- [Your goal]: Could you write out every line of the records below exactly, leaving out the pictures?

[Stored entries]
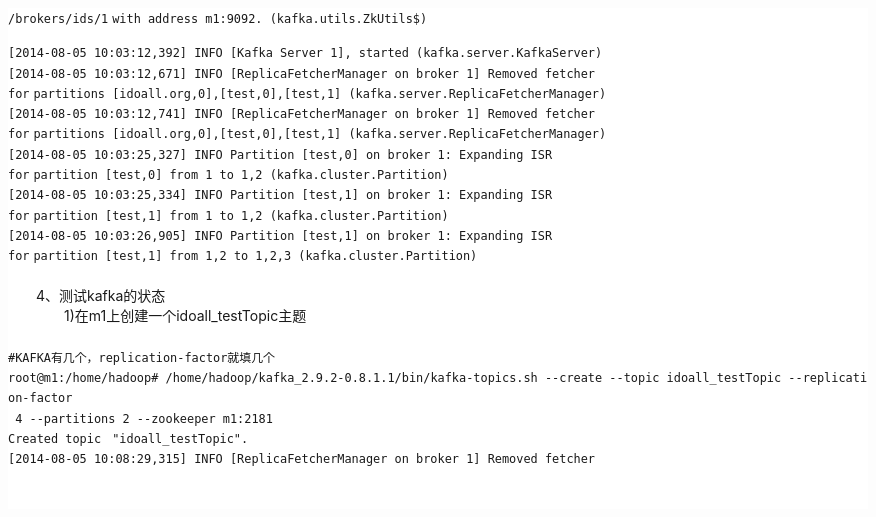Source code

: </code><code class="bash plain">/brokers/ids/1</code> <code class="bash plain">with address m1:9092. (kafka.utils.ZkUtils$)
</code></div>
<div class="line number64 index63 alt1"><code class="bash plain">[2014-08-05 10:03:12,392] INFO [Kafka Server 1], started (kafka.server.KafkaServer)
</code></div>
<div class="line number65 index64 alt2"><code class="bash plain">[2014-08-05 10:03:12,671] INFO [ReplicaFetcherManager on broker 1] Removed fetcher
</code><code class="bash keyword">for</code> <code class="bash plain">partitions [idoall.org,0],[</code><code class="bash functions">test</code><code class="bash plain">,0],[</code><code class="bash functions">test</code><code class="bash plain">,1] (kafka.server.ReplicaFetcherManager)
</code></div>
<div class="line number66 index65 alt1"><code class="bash plain">[2014-08-05 10:03:12,741] INFO [ReplicaFetcherManager on broker 1] Removed fetcher
</code><code class="bash keyword">for</code> <code class="bash plain">partitions [idoall.org,0],[</code><code class="bash functions">test</code><code class="bash plain">,0],[</code><code class="bash functions">test</code><code class="bash plain">,1] (kafka.server.ReplicaFetcherManager)
</code></div>
<div class="line number67 index66 alt2"><code class="bash plain">[2014-08-05 10:03:25,327] INFO Partition [</code><code class="bash functions">test</code><code class="bash plain">,0] on broker 1: Expanding ISR
</code><code class="bash keyword">for</code> <code class="bash plain">partition [</code><code class="bash functions">test</code><code class="bash plain">,0] from 1 to 1,2 (kafka.cluster.Partition)
</code></div>
<div class="line number68 index67 alt1"><code class="bash plain">[2014-08-05 10:03:25,334] INFO Partition [</code><code class="bash functions">test</code><code class="bash plain">,1] on broker 1: Expanding ISR
</code><code class="bash keyword">for</code> <code class="bash plain">partition [</code><code class="bash functions">test</code><code class="bash plain">,1] from 1 to 1,2 (kafka.cluster.Partition)
</code></div>
<div class="line number69 index68 alt2"><code class="bash plain">[2014-08-05 10:03:26,905] INFO Partition [</code><code class="bash functions">test</code><code class="bash plain">,1] on broker 1: Expanding ISR
</code><code class="bash keyword">for</code> <code class="bash plain">partition [</code><code class="bash functions">test</code><code class="bash plain">,1] from 1,2 to 1,2,3 (kafka.cluster.Partition)</code></div>
</div>
<br></div>
</div>
</div>
</div>
</div>
<div>
<div>　　4、测试kafka的状态</div>
<div>　　　　1)在m1上创建一个idoall_testTopic主题</div>
<div> </div>
</div>
<div>
<div>
<div>
<div id="highlighter_939070" class="syntaxhighlighter bash ie">
<div class="toolbar">
<div class="line number1 index0 alt2"><code class="bash comments">#KAFKA有几个，replication-factor就填几个
</code></div>
<div class="line number2 index1 alt1"><code class="bash plain">root@m1:</code><code class="bash plain">/home/hadoop</code><code class="bash comments"># /home/hadoop/kafka_2.9.2-0.8.1.1/bin/kafka-topics.sh --create --topic idoall_testTopic --replication-factor
 4 --partitions 2 --zookeeper m1:2181 </code></div>
<div class="line number3 index2 alt2"><code class="bash plain">Created topic </code>
<code class="bash string">"idoall_testTopic"</code><code class="bash plain">. </code>
</div>
<div class="line number4 index3 alt1"><code class="bash plain">[2014-08-05 10:08:29,315] INFO [ReplicaFetcherManager on broker 1] Removed fetcher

- [Response to the exercise]:
Source code

: </code><code class="bash plain">/brokers/ids/1</code> <code class="bash plain">with address m1:9092. (kafka.utils.ZkUtils$)
</code></div>
<div class="line number64 index63 alt1"><code class="bash plain">[2014-08-05 10:03:12,392] INFO [Kafka Server 1], started (kafka.server.KafkaServer)
</code></div>
<div class="line number65 index64 alt2"><code class="bash plain">[2014-08-05 10:03:12,671] INFO [ReplicaFetcherManager on broker 1] Removed fetcher
</code><code class="bash keyword">for</code> <code class="bash plain">partitions [idoall.org,0],[</code><code class="bash functions">test</code><code class="bash plain">,0],[</code><code class="bash functions">test</code><code class="bash plain">,1] (kafka.server.ReplicaFetcherManager)
</code></div>
<div class="line number66 index65 alt1"><code class="bash plain">[2014-08-05 10:03:12,741] INFO [ReplicaFetcherManager on broker 1] Removed fetcher
</code><code class="bash keyword">for</code> <code class="bash plain">partitions [idoall.org,0],[</code><code class="bash functions">test</code><code class="bash plain">,0],[</code><code class="bash functions">test</code><code class="bash plain">,1] (kafka.server.ReplicaFetcherManager)
</code></div>
<div class="line number67 index66 alt2"><code class="bash plain">[2014-08-05 10:03:25,327] INFO Partition [</code><code class="bash functions">test</code><code class="bash plain">,0] on broker 1: Expanding ISR
</code><code class="bash keyword">for</code> <code class="bash plain">partition [</code><code class="bash functions">test</code><code class="bash plain">,0] from 1 to 1,2 (kafka.cluster.Partition)
</code></div>
<div class="line number68 index67 alt1"><code class="bash plain">[2014-08-05 10:03:25,334] INFO Partition [</code><code class="bash functions">test</code><code class="bash plain">,1] on broker 1: Expanding ISR
</code><code class="bash keyword">for</code> <code class="bash plain">partition [</code><code class="bash functions">test</code><code class="bash plain">,1] from 1 to 1,2 (kafka.cluster.Partition)
</code></div>
<div class="line number69 index68 alt2"><code class="bash plain">[2014-08-05 10:03:26,905] INFO Partition [</code><code class="bash functions">test</code><code class="bash plain">,1] on broker 1: Expanding ISR
</code><code class="bash keyword">for</code> <code class="bash plain">partition [</code><code class="bash functions">test</code><code class="bash plain">,1] from 1,2 to 1,2,3 (kafka.cluster.Partition)</code></div>
</div>
<br></div>
</div>
</div>
</div>
</div>
<div>
<div>　　4、测试kafka的状态</div>
<div>　　　　1)在m1上创建一个idoall_testTopic主题</div>
<div> </div>
</div>
<div>
<div>
<div>
<div id="highlighter_939070" class="syntaxhighlighter bash ie">
<div class="toolbar">
<div class="line number1 index0 alt2"><code class="bash comments">#KAFKA有几个，replication-factor就填几个
</code></div>
<div class="line number2 index1 alt1"><code class="bash plain">root@m1:</code><code class="bash plain">/home/hadoop</code><code class="bash comments"># /home/hadoop/kafka_2.9.2-0.8.1.1/bin/kafka-topics.sh --create --topic idoall_testTopic --replication-factor
 4 --partitions 2 --zookeeper m1:2181 </code></div>
<div class="line number3 index2 alt2"><code class="bash plain">Created topic </code>
<code class="bash string">"idoall_testTopic"</code><code class="bash plain">. </code>
</div>
<div class="line number4 index3 alt1"><code class="bash plain">[2014-08-05 10:08:29,315] INFO [ReplicaFetcherManager on broker 1] Removed fetcher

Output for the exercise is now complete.